Computer systems are currently in wide use. Some computer systems are deployed as remote services that serve end users at end user computing systems. These end user computing systems may be referred to as end points.
In providing services to an end point, a remote computer system (e.g., a remote server environment), may manage connections to the end point. In doing so, the remote server environment may monitor traffic on end points and close (or kill) connections that have not been used in a certain amount of time. This can cause delays to users who are attempting to access the end point, through the connections.
By way of example, end users may use remote data centers or other remotely hosted computing systems. Engineers that maintain those remotely hosted computing systems may also attempt to access the environments at the end points in order to perform maintenance or other engineering operations. The engineering users may also query the end points for a whole host of different types of information that can be used in diagnosing problems, performing debugging operations, etc. In doing so, the engineers sometimes access the end points through a portal that maintains connections to the end points. It can take a relatively long time in order to establish this type of connection, and this can decrease the performance of the various computing systems involved, because they are using computing and memory overhead in order to establish the connections. It can also degrade the efficiency of the users involved, because they are spending time and other resources waiting for the connections to be established.

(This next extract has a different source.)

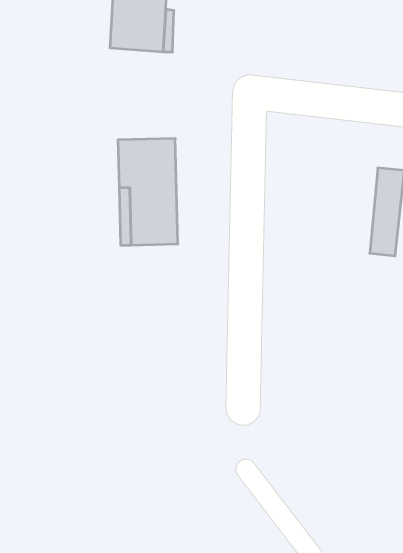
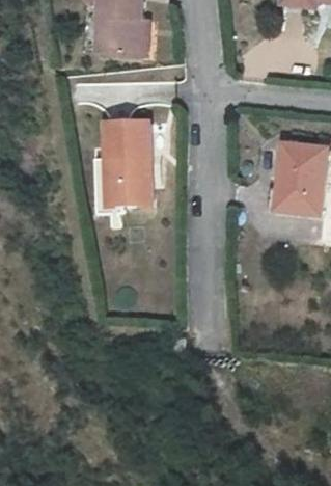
building: none -> [274,144,305,213]

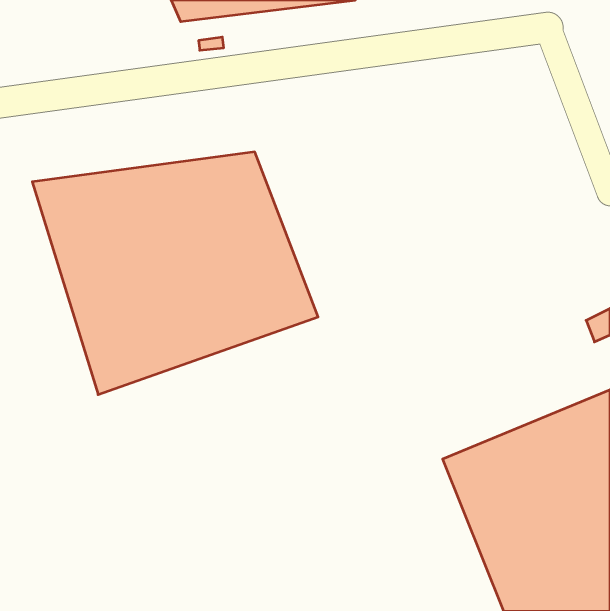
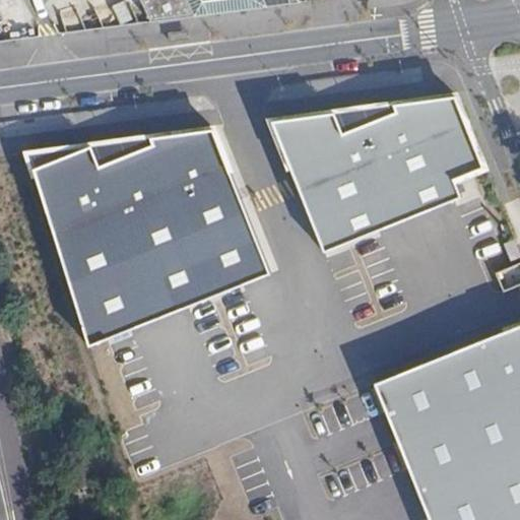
building: none -> [273,94,481,250]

Some current systems attempt to maintain a cache of opened connections that can be used by the users to access the end points. However, the connections in the cache may have expired on the server side, because a given session has timed out for non-use. In that case, the connection needs to be reopened, before it can be used.
In these types of systems, it can be difficult to even know whether a cached connection is alive. Sometimes, one can only know that the connection has timed out when one attempts to use it. This can result in degraded performance. For instance, the user may submit a request to an instance of a runspace that runs the application process. The runspace may then attempt to submit the request to the application over the connection. That submission may fail because the connection has timed out. The runspace then attempts to reopen the connection and resubmit the user request in order to obtain results. In such a scenario, the user spends additional time because the runspace first submits the request and only then finds out that the connection has timed out. Only after finding that out, the runspace begins the process of reopening the connection. This is slower, in fact, than having the runspace simply open a new connection with each submission. However, even opening a connection can take an undesirable amount of time, and processing resources, and it can lead to unwanted inefficiencies.
The discussion above is merely provided for general background information and is not intended to be used as an aid in determining the scope of the claimed subject matter.